Le débat fait rage pour savoir si l’Intelligence Artificielle finira par remplacer l’être humain et, par conséquent, provoquer la disparition de certains emplois. De nombreuses études, plus ou moins rigoureuses ou hasardeuses, ont été publiées à ce propos. Selon nous, cela ne se produira pas. D’après un rapport de Cap Gemini, les sociétés qui exploitent déjà l’Intelligence Artificielle créent plus de postes qu’elles n’en détruisent. Notre propre expérience en matière d’automatisation des processus de gestion (recouvrement et paiement des factures, gestion des commandes, résolution des litiges, etc.) nous prouve qu’en matière de tâches administratives, associer des machines et des personnes permet d’optimiser les résultats. Nous aurons donc besoin des machines, et plus elles seront intelligentes, mieux ce sera. Mais elles auront surtout vocation à rendre les personnes plus compétentes et, par là même, les entreprises plus efficaces. Comme toutes les technologies, la RPA et l’IA présentent un intérêt si elles servent un objectif concret, dans le cas présent, l’efficacité. Néanmoins, l’être humain demeure indispensable pour les diriger et définir ce que nous attendons d’elles.

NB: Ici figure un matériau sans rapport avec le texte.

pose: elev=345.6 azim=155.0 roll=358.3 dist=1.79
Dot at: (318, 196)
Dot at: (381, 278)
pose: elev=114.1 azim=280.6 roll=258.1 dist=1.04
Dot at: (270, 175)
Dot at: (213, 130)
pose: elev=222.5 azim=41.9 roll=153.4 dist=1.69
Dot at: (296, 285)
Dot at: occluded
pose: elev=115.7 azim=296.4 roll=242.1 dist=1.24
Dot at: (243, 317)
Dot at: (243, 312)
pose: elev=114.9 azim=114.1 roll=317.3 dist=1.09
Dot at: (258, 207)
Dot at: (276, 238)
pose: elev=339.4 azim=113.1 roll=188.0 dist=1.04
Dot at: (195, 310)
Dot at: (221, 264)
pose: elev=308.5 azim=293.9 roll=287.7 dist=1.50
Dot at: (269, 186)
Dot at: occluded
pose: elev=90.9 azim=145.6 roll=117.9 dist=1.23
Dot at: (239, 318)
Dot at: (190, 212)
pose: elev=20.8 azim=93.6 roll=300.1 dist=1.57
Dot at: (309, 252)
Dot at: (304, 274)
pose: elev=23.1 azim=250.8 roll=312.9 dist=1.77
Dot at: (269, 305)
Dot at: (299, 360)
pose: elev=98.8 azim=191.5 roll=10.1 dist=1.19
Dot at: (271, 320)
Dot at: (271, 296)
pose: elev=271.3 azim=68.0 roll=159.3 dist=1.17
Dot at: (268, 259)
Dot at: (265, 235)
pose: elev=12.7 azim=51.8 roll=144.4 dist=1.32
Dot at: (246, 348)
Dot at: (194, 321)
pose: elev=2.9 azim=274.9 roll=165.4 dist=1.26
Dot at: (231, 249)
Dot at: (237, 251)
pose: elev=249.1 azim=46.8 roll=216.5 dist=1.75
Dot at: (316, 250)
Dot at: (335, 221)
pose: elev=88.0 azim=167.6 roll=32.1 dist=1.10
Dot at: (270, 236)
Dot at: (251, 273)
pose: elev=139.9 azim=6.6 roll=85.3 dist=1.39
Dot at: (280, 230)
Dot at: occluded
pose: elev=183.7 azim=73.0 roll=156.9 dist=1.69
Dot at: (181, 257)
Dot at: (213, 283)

La réalité est cependant tout autre : le système back-office de beaucoup d’entreprises est très loin d’être intelligent. N’importe quel responsable qui visite la “salle des machines” de ses services administratifs pourra constater les nombreuses inefficacités qui existent au quotidien. Ces dernières affectent la productivité et, du fait de leur impact sur l’ensemble de la Supply Chain, elles ternissent également l’image de marque des sociétés. Nous sommes bien conscients que ce scénario n’est pas idéal pour démontrer tous les attraits de l’Intelligence Artificielle. Mais il s’agit sans doute de celui dans lequel elle est la plus indispensable. Il est tout à fait louable d’utiliser les technologies émergentes là où elles sont visibles. Mais si nous nous appuyons également dessus en coulisse, peut-être en tirerons-nous un meilleur parti.